There are a few:
Of course, for Python or R, you get datacamp.com or dataquest.io and that’s due to their immensely large user base and commercial pull. You are not going to get that for F# or Julia. Sites like that make life much more pleasant as you can find professional training in almost any relevant application area quickly with real worked-out examples to follow or to utilise as solution templates. They are also very expensive to set up and maintain/update (content-wise).
The most important platform Microsoft rolled out in the form of ML.NET is strangely C#-ish and has no decent F# wrapper. It could have really helped F# adoption and growth the way Spark did with Scala, but with Microsoft, F# seems to be that ignored in-the-back child that never gets the really cool stuff.
Now to ML:
- Data Preparation as in transform information (structured/unstructured) structured data as input. Cleaning Data, Manipulating Data, Handling Erroneous Data and Missing Values, … In most jobs, that’s like 50% (if you’re very lucky) to 90% of your time and effort. This bit --> get data and make it ready for analysis.
- Do exploratory and visual analysis. For a lot of jobs, this is where it ends, you provide simple statistics measures of central tendency, dispersion, bias, kurtosis, and alike, along with plots and graphs. Then you go and either compile them into a report or develope dashboards with live graphics that can be drilled up and down. This bit --> overview of data and what you might be able to do with it.
- Modelling - Inferential or Predictive, Frequentist or Bayesian, …?
3.a) Hypothesis Testing (t Test, F Test, A/B Testing, ANOVA, …), Regression, Classification, Clustering. These are your bread and butter unless you land in the hot seat at some cutting-edge mathematics/computer-science research centre at a university or few dozen companies like Microsoft, Google, …, Goldman Sachs, Lockheed Martin, …, etc.
3.b) GLMs, LDA, SVMs, Non-Linear Regression, Bayesian Graph Networks, ANNs, Deep Learning, … you could theoretically spend time endlessly learning algorithms one after the other until you turn into a skeleton and there will be new stuff coming out yet. Within each area of application, there are few widely adopted techniques and methodologies you can hack together, and most people would only experience working in few areas.
3.c) Most important is to know which class of models and techniques to use for each situation, what data you need for it and in what format to make it a viable input, what you get out and how to interpret important bits of output, and how to assess/monitor the performance of whatever tools you are employing (e.g., accuracy, precision, specificity, F1-statistic, ROC Curve, …).
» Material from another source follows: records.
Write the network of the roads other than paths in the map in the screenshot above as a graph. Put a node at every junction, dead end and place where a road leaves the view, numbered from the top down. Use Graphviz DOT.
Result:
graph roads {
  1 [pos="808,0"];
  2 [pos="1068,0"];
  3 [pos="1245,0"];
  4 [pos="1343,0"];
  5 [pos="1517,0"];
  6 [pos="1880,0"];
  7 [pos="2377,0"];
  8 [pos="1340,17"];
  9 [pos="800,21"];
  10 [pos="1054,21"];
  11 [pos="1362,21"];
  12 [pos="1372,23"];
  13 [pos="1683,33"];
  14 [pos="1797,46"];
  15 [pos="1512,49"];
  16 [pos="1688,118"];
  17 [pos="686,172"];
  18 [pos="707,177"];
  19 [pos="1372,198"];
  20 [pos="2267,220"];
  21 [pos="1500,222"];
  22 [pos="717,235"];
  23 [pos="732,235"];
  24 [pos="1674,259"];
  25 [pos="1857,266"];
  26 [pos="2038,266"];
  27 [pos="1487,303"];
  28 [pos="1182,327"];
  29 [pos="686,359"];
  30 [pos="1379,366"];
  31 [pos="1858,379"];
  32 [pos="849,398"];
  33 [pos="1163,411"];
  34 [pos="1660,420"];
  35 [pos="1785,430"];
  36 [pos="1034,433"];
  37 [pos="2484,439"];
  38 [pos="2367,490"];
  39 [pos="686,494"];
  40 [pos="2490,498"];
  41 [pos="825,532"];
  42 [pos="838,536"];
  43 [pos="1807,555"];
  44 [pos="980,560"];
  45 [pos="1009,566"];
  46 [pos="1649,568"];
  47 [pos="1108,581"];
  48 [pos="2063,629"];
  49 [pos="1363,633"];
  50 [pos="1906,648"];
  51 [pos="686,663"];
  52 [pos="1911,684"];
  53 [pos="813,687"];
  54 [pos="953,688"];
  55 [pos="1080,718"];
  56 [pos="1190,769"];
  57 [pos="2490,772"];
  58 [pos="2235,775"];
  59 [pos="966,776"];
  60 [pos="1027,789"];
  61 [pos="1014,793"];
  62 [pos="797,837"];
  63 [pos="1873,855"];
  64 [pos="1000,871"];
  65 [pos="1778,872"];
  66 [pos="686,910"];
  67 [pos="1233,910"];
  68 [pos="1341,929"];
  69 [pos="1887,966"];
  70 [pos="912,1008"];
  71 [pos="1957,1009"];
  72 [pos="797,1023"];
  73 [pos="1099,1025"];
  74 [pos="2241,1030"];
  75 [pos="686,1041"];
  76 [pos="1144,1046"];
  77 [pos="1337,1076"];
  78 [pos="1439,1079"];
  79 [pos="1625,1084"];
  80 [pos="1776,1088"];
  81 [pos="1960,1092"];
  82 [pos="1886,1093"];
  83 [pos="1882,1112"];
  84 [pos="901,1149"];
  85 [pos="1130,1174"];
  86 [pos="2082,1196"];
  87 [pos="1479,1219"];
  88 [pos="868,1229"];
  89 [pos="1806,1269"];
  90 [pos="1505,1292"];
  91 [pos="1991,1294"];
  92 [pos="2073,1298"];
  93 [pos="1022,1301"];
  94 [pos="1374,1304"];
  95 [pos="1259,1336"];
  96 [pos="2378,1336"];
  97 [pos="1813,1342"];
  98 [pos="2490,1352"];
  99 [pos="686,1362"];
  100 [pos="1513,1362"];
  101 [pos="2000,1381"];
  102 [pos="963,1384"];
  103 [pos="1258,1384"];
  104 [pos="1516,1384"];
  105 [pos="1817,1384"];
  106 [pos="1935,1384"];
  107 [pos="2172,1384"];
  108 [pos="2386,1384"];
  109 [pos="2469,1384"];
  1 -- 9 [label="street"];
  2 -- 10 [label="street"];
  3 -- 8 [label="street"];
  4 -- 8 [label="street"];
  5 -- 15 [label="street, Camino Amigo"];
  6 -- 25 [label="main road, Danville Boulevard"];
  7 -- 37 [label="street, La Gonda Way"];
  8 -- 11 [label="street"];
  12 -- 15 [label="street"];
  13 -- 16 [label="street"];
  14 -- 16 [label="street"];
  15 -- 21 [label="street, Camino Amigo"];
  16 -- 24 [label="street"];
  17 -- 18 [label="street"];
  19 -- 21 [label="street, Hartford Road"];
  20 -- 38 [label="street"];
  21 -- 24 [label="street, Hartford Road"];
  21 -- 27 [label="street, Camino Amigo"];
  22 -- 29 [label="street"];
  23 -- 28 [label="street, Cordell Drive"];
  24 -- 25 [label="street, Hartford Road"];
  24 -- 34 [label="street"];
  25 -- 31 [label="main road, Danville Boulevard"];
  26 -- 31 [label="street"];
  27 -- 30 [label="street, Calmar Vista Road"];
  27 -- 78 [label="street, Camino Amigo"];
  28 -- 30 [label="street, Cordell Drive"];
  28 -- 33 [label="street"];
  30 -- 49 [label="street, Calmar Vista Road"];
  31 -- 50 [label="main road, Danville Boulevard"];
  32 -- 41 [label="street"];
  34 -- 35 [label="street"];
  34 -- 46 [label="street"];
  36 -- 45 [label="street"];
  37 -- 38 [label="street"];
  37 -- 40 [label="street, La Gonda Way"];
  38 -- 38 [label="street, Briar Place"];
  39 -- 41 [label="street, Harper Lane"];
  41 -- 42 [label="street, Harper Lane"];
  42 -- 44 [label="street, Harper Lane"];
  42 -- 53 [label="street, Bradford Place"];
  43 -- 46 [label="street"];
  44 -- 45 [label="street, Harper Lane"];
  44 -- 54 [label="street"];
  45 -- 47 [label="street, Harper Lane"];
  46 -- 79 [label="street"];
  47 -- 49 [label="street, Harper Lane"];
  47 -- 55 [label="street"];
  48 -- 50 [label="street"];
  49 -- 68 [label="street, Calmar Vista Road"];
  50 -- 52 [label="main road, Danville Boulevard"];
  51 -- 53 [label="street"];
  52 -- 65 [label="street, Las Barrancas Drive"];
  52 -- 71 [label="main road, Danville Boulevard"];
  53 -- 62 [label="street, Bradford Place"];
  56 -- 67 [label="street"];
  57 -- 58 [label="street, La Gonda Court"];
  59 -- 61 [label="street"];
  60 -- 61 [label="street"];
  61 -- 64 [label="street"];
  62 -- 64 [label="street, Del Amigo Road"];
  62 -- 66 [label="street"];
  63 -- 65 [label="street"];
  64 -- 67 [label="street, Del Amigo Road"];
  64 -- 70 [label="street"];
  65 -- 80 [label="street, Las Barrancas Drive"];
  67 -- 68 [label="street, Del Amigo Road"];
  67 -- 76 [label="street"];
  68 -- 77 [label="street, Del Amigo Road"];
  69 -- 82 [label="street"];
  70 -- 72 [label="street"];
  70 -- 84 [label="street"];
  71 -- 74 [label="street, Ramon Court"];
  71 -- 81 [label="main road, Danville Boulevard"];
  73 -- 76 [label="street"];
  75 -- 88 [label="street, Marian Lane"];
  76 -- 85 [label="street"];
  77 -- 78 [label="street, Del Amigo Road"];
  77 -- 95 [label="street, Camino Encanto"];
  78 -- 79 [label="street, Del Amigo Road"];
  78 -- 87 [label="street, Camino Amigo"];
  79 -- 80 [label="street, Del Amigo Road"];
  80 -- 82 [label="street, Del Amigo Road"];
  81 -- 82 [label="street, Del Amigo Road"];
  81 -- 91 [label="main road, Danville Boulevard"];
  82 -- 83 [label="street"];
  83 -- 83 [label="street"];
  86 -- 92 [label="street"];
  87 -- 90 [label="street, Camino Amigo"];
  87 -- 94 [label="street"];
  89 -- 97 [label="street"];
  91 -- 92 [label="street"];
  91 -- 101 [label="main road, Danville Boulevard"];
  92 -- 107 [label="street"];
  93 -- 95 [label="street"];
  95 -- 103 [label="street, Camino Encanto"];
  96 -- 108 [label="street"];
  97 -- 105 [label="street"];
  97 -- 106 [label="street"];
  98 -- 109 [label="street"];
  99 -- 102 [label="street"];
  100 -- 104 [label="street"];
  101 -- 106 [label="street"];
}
- CLOUD? Azure, AWS + Keras, Tensorflow, ML.NET, Spark, Hadoop, etc
You go there simply because the size of your problem/data and the complexity of your solution mandates that the issue can no longer be handled by your local computer’s resources such as RAM memory and processing power. You just have to use different syntax and write a few more lines to access the cloud resources rather than your PC or local server.
- Your end result is invariably a report or a dashboard or such that - most of the times - dry and devoid of any formulas or messy tables and numerous numbers and crowded graphics. Target audience is rarely an ML expert and mathematical or programming savvy people are in general not that many.
So for this whole workflow, I find that FSharp is still lacking: lack of libraries, lack of native libraries, lack of documentation, lack of article-quality graphics facilities, no interactive visualisation meaning no dashboards or reports. You can do a simple y ~ x regression on artificial data in R, Python, and F# (ML.NET). Then decide which looks and feels simpler/faster. Data analytics by-and-large is still scripting and prototyping, and in that R/Julia/Matlab still outshine full blown general purpose programming languages like F# or Python. On the positive side, F# is brilliant for data prep manipulating/merging data sources and producing inputs. I usually move on to R/Python for the rest of the workflow. Also, F# code is generally orders of magnitude faster than R and Python, more akin to C#.